═══ Supplied information ═══

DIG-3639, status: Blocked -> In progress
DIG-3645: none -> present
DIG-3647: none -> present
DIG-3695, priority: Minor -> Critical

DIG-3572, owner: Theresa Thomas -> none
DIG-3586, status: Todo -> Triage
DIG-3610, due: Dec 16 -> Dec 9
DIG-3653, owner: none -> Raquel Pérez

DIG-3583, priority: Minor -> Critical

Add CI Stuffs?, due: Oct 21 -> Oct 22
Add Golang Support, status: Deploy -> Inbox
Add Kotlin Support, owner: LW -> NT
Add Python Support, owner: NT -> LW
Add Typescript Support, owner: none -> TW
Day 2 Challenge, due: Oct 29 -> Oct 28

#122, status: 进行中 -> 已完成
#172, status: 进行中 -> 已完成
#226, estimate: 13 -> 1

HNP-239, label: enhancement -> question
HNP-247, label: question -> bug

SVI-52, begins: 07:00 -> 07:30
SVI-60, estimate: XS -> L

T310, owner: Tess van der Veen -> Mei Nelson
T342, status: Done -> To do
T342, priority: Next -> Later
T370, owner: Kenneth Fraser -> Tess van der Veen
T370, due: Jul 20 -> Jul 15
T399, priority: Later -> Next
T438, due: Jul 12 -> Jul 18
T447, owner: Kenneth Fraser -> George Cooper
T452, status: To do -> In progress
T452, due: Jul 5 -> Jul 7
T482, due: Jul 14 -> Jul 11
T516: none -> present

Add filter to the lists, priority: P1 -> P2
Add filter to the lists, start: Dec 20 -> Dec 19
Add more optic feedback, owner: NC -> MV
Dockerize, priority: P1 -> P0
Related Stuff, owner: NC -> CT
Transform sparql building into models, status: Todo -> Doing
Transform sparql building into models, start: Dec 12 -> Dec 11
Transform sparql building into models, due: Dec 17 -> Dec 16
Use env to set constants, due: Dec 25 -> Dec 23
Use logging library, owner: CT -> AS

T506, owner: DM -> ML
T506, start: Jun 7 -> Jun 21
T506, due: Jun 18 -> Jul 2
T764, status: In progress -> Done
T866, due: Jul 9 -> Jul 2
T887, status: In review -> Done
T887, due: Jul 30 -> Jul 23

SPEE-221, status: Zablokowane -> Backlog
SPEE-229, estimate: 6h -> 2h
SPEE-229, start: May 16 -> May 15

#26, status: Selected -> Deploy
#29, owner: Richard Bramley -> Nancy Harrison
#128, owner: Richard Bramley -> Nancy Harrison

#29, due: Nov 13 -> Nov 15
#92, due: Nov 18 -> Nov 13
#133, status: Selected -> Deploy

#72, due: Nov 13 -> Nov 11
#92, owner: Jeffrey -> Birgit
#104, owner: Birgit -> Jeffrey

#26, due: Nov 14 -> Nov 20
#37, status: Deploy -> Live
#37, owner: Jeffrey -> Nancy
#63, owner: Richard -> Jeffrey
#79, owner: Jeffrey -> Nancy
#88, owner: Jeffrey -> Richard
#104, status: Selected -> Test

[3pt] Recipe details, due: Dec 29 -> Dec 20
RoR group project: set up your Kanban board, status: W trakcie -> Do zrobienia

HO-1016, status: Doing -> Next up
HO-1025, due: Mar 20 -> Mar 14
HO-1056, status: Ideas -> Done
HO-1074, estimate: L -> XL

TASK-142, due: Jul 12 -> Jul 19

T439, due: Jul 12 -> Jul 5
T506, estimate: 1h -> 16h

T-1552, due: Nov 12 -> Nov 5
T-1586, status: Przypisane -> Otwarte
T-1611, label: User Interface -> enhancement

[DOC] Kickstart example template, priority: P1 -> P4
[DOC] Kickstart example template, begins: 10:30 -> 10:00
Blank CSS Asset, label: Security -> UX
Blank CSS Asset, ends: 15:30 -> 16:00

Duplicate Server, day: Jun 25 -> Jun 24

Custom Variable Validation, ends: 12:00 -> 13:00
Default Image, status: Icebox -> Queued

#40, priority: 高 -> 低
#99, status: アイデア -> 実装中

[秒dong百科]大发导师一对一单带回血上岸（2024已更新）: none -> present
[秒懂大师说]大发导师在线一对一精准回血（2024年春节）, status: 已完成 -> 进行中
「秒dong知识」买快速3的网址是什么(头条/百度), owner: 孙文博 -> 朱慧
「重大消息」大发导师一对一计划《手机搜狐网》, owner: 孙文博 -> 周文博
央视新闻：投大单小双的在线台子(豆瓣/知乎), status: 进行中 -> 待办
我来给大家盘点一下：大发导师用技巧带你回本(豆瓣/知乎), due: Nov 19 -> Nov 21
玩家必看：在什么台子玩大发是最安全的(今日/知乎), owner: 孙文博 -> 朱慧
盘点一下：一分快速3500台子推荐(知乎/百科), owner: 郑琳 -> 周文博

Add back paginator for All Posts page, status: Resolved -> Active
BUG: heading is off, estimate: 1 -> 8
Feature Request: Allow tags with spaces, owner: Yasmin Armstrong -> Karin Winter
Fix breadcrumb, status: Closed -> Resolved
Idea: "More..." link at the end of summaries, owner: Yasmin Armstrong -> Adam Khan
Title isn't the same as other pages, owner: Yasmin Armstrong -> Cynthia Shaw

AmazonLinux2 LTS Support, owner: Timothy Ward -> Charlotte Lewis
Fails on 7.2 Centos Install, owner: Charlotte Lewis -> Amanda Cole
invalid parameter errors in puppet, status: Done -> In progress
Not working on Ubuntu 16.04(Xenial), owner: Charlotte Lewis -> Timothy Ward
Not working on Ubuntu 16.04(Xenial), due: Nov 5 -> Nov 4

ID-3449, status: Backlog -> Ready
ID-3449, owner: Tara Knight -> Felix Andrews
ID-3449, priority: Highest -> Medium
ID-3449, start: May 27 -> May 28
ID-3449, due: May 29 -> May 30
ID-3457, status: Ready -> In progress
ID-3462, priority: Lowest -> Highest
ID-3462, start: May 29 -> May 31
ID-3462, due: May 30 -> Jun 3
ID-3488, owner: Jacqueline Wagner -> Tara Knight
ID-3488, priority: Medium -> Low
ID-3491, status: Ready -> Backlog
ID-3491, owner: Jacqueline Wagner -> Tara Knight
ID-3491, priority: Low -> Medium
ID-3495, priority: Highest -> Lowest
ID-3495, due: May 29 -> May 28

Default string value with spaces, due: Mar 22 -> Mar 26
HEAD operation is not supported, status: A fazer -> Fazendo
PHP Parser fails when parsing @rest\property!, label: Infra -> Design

═══

Assignment: Look through the entries above, and wherever a line holds the word "Ready", copy it.

Solution:
ID-3449, status: Backlog -> Ready
ID-3457, status: Ready -> In progress
ID-3491, status: Ready -> Backlog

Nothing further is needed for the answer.